Alors que la Fédération internationale de basket (FIBA) la contacte également la même année, Caroline Blanchet, 33 ans aujourd’hui, réalise qu’elle vient de réussir son pari : concilier à plein temps sa passion du graphisme avec celle du sport, du basket en particulier. « J’ai conscience que de bosser pour la NBA, c’est cool. C’était le but. Mais je ne vais pas tout accepter au prétexte que c’est la NBA. Cela reste un client, ce n’est pas une fin en soi ».

15 heures de travail autour de Kobe Bryant

Plus jeune, cette Choletaise d’origine suivait de près les pensionnaires de la Meilleraie, tout en étant biberonné avec les rares images de la NBA des années 1990, enregistrées sur les cassettes VHS. Une ère largement révolue depuis car les réseaux sociaux alimentent aujourd’hui une profusion d’images. De bon augure pour les créateurs du monde entier qui sont de plus en plus nombreux à émerger.

Et cela malgré cette « jungle » numérique où tout un chacun peut s’approprier le travail d’un autre. « J’ai arrêté de me battre avec ça », lâche-t-elle tout en surfant et montrant un site chinois de vente où ses visuels ont été repris, sans son accord, pour décorer… des coques de téléphone. « Même si les gens doivent comprendre que derrière ces visuels, il y a du temps et du travail ». Exemple avec l’une de ses créations favorites, une carte blanche commandée par la ligue à l’occasion de la retraite de Kobe Bryant, qui lui avait demandé 15 heures de travail.

https://www.instagram.com/p/BzOi5YfgxYW/

Elle ajoute : « On ne peut pas faire n’importe avec les images ». Licence NBA, accord du joueur, de la franchise et même de l’association des joueurs… Elle-même ne peut pas mettre en vente ses propres créations basées sur des photos de banques d’images (ou fournies directement par la ligue). « Ptitecao » doit se contenter de les exposer sur ses réseaux, pour maintenir sa visibilité.

Prendre du recul sur la dernière « free agency »

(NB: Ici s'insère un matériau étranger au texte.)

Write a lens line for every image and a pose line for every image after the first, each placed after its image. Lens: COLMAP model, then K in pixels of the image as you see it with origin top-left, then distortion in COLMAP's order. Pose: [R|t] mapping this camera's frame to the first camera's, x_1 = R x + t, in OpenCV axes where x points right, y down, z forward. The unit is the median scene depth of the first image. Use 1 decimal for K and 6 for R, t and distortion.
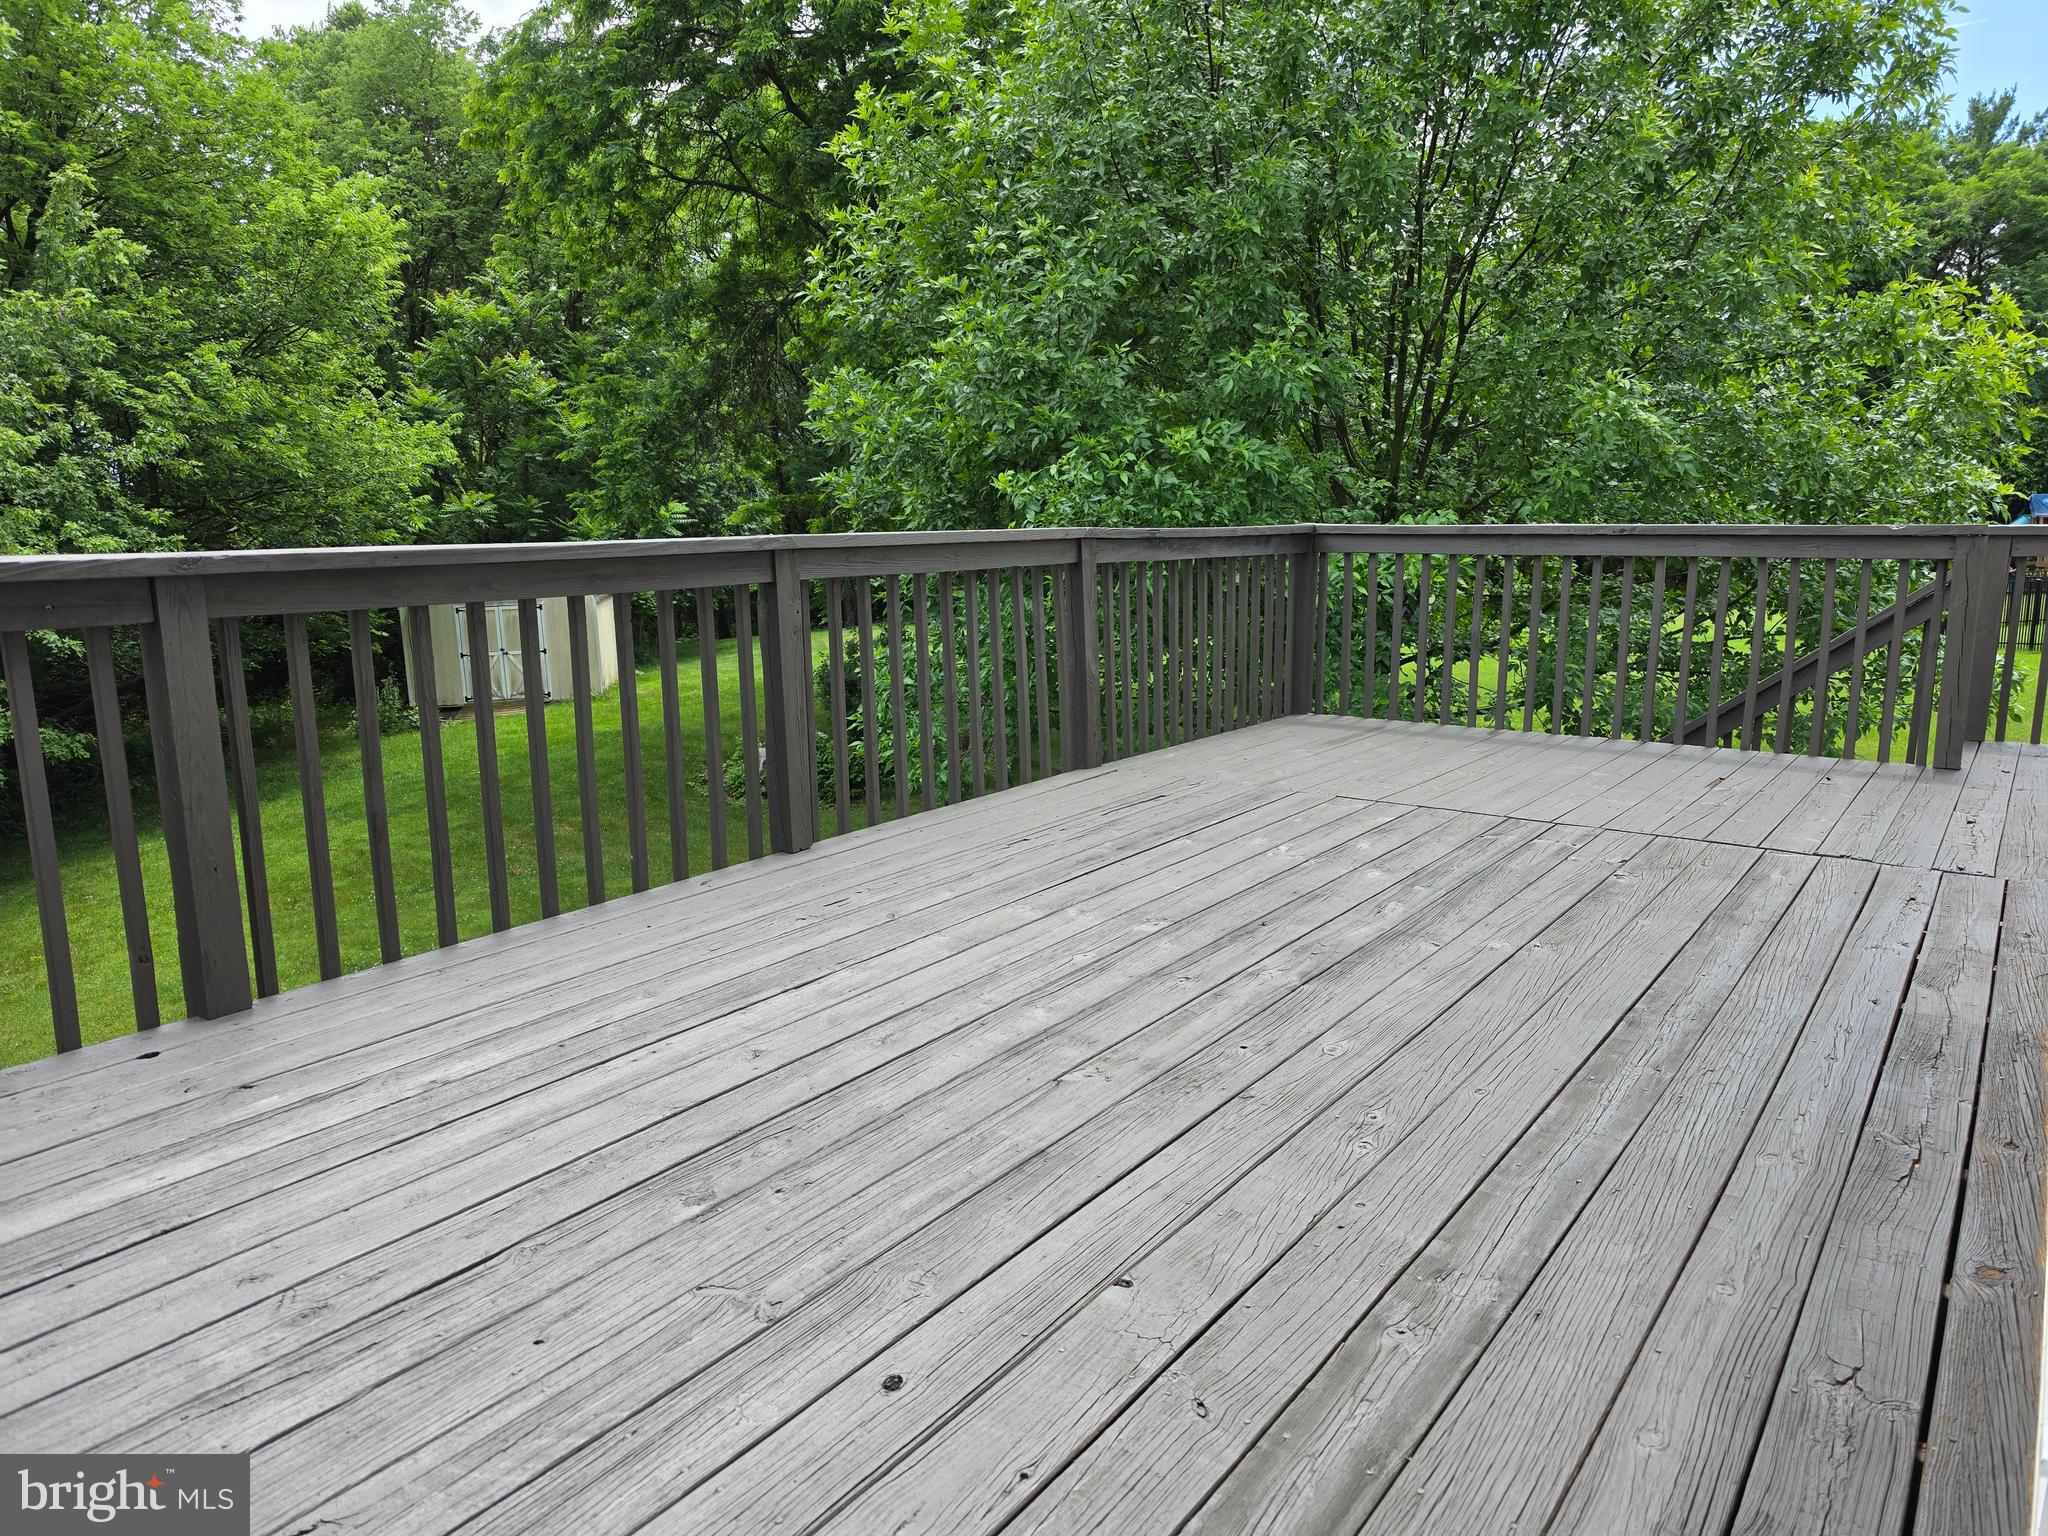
lens RADIAL K [[1381.3, 0, 1024.8], [0, 1381.3, 772.2], [0, 0, 1]] dist [0.042076, -0.049242]
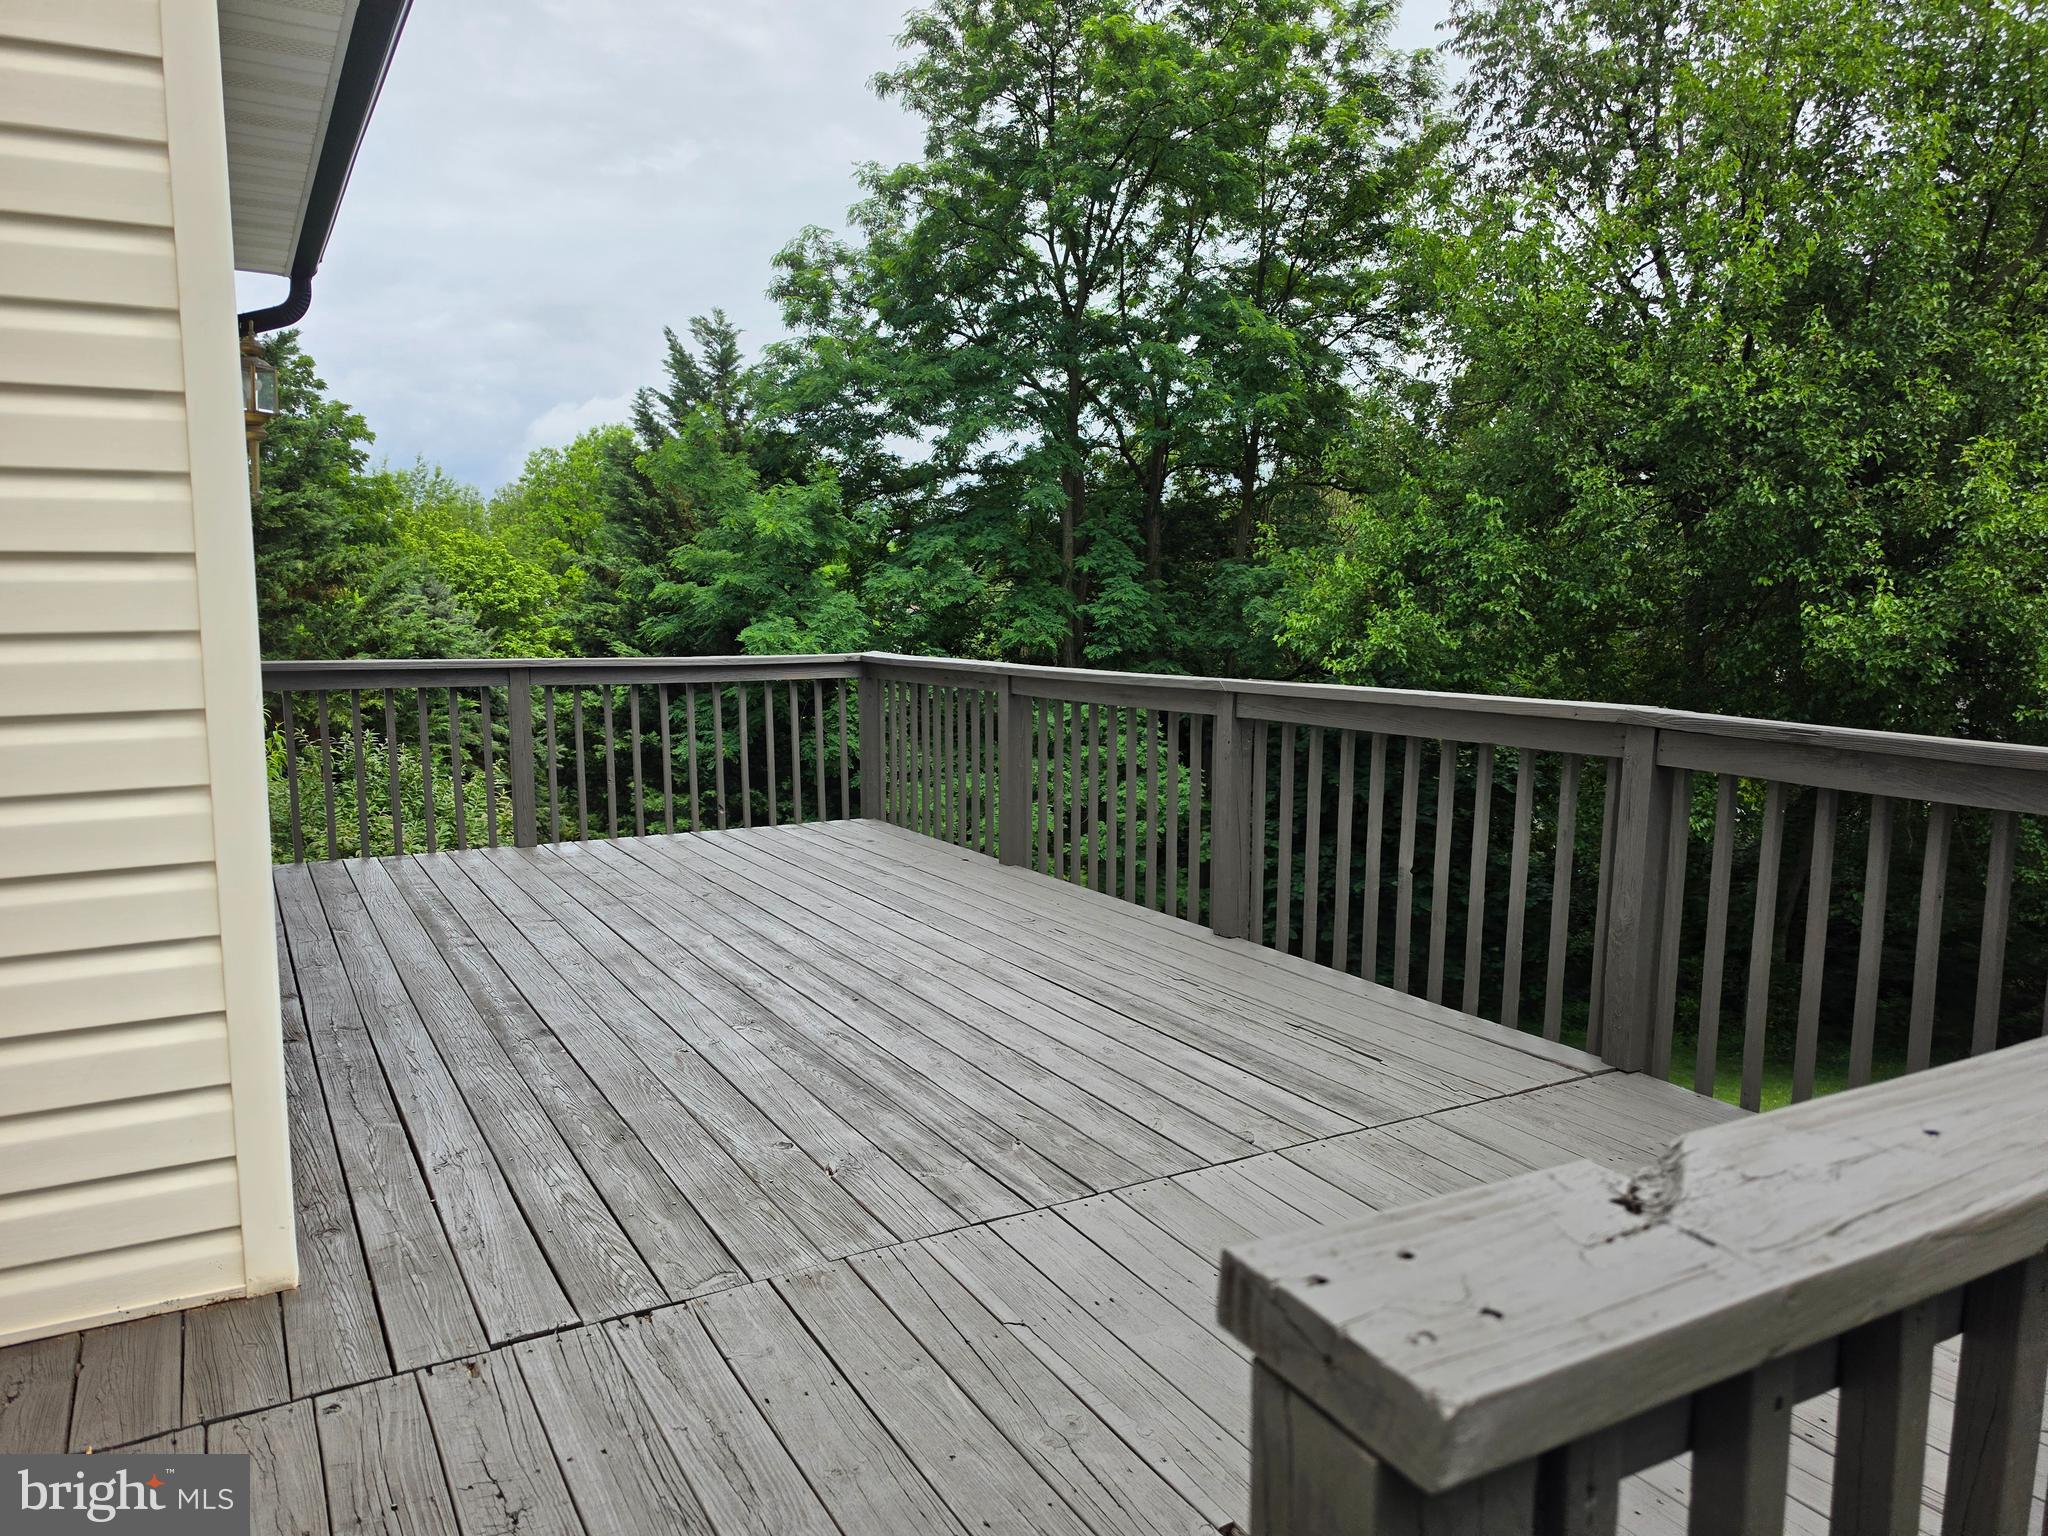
lens RADIAL K [[1381.7, 0, 1019.5], [0, 1381.7, 761.5], [0, 0, 1]] dist [0.045771, -0.055393]
pose [[-0.396092, 0.115737, -0.910887, 0.646032], [-0.173324, 0.964766, 0.197951, -0.194868], [0.901704, 0.236286, -0.362076, 0.808685]]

« C’est une petite fierté d’être partagé par plein d’internautes, ou qu’un joueur te mette un commentaire. Mais ce n’est pas forcément ce qui va te faire bosser. Il faut cibler les bonnes personnes, être toujours à la recherche de projets professionnels ». Elle ne s’est par exemple pas précipitée avec la dernière folle « free agency », pour être la première à publier « un visuel de Kevin Durant avec son nouveau maillot ». Son réseau actuel lui permet de privilégier la qualité à la quantité.

Elle a bien conscience d’être l’une des rares à vivre de ce « métier à la mode. Sur la durée, on n’est pas tant que ça. Il y a de plus en plus concurrence. Dans le même temps, il y a pas mal d’entreprises qui lancent des concours pour la conception d’un logo par exemple. Ça tue le métier… »

Récemment approchée par des joueuses de l’équipe de France (Sandrine Gruda et Olivia Epoupa) pour des créations, Caroline Blanchet ne sait pas pour autant de quoi son avenir sera fait. Poursuivre cette voie ? Revenir en agence ? En attendant, elle pense beaucoup à lancer très prochainement une boutique pour la vente de décorations stylisées façon basket. Sans forcément de références à la NBA pour se faciliter les choses, même si elle croit au potentiel de ventes de posters, à la manière des affiches de films.

Et puis elle aimerait faire davantage d’expositions. Un bon moyen pour elle d’aller à la rencontre de ceux qui la suivent et se trompent sur elle : « Beaucoup croient que je suis un homme ! » Mais non, derrière « Ptitecao », il y a une graphiste de grand talent.